A group of renal dialysis providers brought suit against the board, claiming that a state statute that prohibits physicians from referring their patients to business entities in which they have a financial interest was unconstitutional because it preempted federal law, violated the commerce clause, and violated due process.

The circuit court held that the state statute did not preempt federal law, but properly prohibited what would be allowed under federal law.  The court stated that it was possible for the providers to comply with the state law without violating any parts of the federal law.  The court noted that the federal law allowed for the possibility of state laws to limit the exceptions it allows.

The circuit court also held that the state statute did not violate the commerce clause or discriminate against interstate commerce.  The court stated that state law treated in state and out of state clinics in a similar way.  Any burden placed on out of state businesses is not excessive and serves the appropriate purpose of protecting the state’s patients.

The circuit court held that the statute did not violate due process.  The court stated that it was rational for the state to remove the exception granted by federal law in order to reduce conflicts and improve health care.

U.S. ex rel. Dennis v. Health Mgmt. Assocs. (Summary)

U.S. ex rel. Dennis v. Health Mgmt. Assocs. (Summary)

FALSE CLAIMS ACT

U.S. ex rel. Dennis v. Health Mgmt. Assocs., No. 3:09-cv-00484 (M.D. Tenn.

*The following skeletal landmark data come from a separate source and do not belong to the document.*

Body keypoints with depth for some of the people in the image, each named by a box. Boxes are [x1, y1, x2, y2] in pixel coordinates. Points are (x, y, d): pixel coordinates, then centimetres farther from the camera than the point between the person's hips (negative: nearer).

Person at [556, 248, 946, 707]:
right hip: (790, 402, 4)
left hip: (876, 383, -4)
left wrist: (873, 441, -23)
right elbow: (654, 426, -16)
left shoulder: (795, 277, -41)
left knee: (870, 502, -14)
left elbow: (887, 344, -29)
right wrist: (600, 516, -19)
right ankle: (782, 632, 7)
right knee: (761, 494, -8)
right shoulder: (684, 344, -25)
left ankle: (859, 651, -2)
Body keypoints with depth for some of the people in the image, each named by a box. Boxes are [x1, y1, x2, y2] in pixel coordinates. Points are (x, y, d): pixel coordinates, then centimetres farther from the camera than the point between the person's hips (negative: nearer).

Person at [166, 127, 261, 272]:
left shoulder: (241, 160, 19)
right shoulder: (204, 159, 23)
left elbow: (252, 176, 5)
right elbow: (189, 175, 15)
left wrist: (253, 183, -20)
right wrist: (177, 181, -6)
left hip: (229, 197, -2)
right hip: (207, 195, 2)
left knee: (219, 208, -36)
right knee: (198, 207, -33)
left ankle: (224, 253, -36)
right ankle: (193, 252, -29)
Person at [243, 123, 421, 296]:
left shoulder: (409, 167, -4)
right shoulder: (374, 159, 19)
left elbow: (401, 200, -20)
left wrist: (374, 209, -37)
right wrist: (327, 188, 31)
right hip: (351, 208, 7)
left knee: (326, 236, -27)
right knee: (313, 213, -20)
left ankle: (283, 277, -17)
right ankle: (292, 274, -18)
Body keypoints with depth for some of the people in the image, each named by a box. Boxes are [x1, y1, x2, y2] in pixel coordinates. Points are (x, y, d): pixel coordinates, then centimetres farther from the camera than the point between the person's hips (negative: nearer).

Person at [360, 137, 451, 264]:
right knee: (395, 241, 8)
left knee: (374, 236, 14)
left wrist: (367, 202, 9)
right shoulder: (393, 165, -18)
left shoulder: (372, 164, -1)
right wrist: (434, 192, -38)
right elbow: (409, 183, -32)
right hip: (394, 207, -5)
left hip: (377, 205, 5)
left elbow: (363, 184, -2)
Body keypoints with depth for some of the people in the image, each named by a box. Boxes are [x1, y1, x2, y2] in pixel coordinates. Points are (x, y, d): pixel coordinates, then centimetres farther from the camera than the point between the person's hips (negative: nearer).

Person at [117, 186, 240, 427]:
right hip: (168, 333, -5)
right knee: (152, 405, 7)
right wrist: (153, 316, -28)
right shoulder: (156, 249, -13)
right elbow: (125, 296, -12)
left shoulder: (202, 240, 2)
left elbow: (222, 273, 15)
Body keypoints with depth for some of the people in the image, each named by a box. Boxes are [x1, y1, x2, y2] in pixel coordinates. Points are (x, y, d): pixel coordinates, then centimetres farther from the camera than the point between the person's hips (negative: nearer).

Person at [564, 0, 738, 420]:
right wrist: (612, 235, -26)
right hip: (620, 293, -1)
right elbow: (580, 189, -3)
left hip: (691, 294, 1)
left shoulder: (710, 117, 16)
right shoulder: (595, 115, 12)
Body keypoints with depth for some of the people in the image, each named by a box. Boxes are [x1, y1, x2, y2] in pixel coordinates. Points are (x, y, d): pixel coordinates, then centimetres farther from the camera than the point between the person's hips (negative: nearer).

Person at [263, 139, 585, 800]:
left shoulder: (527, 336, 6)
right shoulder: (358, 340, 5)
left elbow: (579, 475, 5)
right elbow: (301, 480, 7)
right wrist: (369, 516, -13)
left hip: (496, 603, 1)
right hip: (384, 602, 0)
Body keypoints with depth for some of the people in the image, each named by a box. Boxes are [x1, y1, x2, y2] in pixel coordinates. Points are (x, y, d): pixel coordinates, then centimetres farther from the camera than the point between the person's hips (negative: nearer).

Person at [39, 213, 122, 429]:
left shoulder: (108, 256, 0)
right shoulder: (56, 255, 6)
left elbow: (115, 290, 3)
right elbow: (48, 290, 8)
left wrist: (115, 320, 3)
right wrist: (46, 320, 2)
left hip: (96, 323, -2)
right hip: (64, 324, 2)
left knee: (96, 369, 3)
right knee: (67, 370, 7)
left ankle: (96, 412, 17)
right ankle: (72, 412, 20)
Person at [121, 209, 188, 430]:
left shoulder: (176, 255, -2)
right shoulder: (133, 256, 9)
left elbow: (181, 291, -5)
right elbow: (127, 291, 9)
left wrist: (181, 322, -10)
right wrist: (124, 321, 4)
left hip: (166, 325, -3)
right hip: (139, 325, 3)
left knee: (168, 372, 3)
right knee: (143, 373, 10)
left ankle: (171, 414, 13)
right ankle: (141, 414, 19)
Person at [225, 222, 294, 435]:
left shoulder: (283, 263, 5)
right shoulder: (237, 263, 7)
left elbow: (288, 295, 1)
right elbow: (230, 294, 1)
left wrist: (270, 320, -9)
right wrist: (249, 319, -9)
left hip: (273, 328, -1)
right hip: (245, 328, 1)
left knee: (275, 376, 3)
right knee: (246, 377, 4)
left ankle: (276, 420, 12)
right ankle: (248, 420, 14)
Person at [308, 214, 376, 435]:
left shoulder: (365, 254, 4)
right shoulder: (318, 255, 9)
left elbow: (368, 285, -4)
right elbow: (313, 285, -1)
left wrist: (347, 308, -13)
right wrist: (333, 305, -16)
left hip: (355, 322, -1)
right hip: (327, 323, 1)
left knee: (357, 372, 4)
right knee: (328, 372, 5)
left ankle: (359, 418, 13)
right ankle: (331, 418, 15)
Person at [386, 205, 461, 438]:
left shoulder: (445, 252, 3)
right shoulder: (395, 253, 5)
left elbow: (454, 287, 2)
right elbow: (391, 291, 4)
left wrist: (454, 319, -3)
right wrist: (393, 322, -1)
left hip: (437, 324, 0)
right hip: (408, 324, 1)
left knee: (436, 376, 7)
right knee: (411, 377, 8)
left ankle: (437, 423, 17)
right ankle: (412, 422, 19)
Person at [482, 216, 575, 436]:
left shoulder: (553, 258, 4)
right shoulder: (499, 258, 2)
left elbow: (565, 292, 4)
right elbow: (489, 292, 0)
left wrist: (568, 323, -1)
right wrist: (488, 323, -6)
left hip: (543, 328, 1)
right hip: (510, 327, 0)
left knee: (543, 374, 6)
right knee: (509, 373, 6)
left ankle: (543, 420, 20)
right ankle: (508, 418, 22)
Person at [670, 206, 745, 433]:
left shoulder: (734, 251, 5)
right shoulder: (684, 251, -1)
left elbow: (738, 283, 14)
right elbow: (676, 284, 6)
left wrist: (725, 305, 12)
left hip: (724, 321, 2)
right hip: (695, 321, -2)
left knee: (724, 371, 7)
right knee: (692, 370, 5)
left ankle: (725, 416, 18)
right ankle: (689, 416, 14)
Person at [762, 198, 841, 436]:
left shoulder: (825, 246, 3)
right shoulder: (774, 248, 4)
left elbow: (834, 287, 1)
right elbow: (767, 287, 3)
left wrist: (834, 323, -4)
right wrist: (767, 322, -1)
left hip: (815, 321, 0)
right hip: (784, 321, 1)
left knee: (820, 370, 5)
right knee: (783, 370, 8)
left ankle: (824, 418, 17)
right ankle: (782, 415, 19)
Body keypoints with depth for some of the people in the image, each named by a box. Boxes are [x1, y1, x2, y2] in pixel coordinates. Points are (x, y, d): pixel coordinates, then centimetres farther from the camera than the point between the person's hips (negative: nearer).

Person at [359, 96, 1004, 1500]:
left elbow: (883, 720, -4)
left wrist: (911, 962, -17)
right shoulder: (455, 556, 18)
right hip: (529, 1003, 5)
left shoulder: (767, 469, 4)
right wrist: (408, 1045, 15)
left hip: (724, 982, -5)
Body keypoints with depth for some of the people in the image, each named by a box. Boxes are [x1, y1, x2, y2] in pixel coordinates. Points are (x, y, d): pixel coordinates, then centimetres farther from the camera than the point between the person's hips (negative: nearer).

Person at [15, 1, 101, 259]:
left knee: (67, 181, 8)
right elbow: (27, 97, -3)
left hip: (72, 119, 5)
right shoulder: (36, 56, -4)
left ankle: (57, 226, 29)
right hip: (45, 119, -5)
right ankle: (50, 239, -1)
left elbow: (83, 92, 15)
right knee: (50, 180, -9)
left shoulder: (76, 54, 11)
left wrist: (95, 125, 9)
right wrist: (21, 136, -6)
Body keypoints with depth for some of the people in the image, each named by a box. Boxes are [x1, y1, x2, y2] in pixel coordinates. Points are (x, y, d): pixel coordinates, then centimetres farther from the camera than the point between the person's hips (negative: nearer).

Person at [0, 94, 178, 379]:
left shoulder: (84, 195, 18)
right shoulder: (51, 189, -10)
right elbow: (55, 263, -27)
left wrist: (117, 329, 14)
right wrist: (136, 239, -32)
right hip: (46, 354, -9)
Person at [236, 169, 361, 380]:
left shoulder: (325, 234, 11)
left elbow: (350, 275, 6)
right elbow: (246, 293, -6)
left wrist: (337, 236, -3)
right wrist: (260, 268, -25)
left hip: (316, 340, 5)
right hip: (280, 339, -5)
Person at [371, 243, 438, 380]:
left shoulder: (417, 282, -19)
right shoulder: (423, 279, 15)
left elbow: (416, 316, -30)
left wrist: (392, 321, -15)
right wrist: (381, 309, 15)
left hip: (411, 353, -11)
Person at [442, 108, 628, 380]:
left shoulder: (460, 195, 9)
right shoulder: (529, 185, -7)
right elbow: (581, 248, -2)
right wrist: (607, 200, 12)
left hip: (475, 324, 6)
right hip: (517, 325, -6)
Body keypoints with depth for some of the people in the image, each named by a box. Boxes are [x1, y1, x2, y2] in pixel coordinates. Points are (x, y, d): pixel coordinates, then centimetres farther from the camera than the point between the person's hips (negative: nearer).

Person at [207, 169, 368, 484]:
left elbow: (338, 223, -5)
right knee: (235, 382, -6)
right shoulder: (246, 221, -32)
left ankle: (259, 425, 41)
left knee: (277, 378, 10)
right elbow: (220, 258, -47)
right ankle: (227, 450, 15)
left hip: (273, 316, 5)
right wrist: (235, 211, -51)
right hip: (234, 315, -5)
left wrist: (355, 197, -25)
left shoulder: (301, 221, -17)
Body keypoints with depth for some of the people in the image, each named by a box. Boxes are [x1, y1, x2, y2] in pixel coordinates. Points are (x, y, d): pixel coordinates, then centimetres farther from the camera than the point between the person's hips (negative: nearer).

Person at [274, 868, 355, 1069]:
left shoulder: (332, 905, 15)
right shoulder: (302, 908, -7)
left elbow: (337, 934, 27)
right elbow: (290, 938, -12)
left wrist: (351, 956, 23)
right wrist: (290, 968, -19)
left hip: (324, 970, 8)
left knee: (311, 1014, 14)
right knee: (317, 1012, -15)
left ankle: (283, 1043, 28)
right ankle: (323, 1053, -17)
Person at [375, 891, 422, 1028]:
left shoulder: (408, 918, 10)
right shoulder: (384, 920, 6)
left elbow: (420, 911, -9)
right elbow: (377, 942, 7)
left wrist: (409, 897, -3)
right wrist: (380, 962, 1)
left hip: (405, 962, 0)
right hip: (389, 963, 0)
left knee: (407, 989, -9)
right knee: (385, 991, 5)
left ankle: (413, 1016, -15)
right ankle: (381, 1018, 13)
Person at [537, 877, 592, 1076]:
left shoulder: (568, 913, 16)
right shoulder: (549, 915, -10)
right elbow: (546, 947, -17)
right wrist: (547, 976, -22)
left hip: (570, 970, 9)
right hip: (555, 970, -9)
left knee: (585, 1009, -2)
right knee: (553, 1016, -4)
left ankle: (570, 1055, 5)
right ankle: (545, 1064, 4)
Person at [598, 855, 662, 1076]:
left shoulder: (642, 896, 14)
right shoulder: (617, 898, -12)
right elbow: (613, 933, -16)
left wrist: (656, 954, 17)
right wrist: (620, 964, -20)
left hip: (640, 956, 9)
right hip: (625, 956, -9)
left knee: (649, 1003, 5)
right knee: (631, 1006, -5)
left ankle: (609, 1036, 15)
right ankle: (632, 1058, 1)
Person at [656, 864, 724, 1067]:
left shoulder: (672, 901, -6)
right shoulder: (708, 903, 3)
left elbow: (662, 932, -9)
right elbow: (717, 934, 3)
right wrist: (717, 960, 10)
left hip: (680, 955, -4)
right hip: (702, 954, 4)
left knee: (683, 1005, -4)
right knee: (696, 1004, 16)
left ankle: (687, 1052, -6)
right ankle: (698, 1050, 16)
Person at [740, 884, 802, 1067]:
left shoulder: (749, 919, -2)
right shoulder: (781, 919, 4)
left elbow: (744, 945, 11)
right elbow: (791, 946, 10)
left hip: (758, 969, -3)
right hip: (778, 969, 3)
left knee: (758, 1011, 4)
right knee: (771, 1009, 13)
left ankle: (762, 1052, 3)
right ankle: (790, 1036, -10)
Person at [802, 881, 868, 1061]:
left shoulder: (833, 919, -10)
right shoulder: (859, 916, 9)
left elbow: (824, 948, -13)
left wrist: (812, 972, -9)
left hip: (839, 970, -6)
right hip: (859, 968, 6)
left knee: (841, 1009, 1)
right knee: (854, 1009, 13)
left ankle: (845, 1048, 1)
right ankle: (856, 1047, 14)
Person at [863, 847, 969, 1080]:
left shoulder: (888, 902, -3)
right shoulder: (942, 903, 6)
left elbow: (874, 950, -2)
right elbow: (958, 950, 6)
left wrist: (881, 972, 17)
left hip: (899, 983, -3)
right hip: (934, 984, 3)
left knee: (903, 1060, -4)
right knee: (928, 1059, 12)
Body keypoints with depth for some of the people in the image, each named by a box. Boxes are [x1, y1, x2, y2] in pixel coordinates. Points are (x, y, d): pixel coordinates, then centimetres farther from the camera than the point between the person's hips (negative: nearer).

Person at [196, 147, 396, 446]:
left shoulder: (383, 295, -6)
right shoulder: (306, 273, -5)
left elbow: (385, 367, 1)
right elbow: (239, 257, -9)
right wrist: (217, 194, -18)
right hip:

Jan. 14, 2013)

fulltextIn this False Claims Act (“FCA”) case, the United States District Court for the Middle District of Tennessee dismissed all claims against a medical center and its parent corporation.

The medical center operates a hospital, which entered into a recruitment contract with the relator, a physician.  The relator alleged that the recruitment contract was a sham, which concealed violations of Stark and the Antikickback Statute.  He also alleged that the hospital had entered into similar sham contracts with other physicians, through which the hospital sought to induce referrals in exchange for below fair market value rent, higher than fair market value salaries, and the provision of supporting personnel free of charge.  The relator alleged that he was pressured to comply with an annual referral requirement, since the recruitment contract required that he maintain active status at the hospital, which, in turn, required him to make 24 admissions per year.  He also alleged that claims based on improper referrals were submitted to Medicare and Medicaid in violation of the FCA and its state law analog.  The United States and the state declined to intervene in the matter.

The court found that the requirement to maintain active status did not amount to a referral requirement.  Instead, it found that staff categories are merely a mechanism of correlating a physician’s use of the hospital’s facilities with responsibilities.  Therefore, it dismissed the relator’s claims premised on that basis.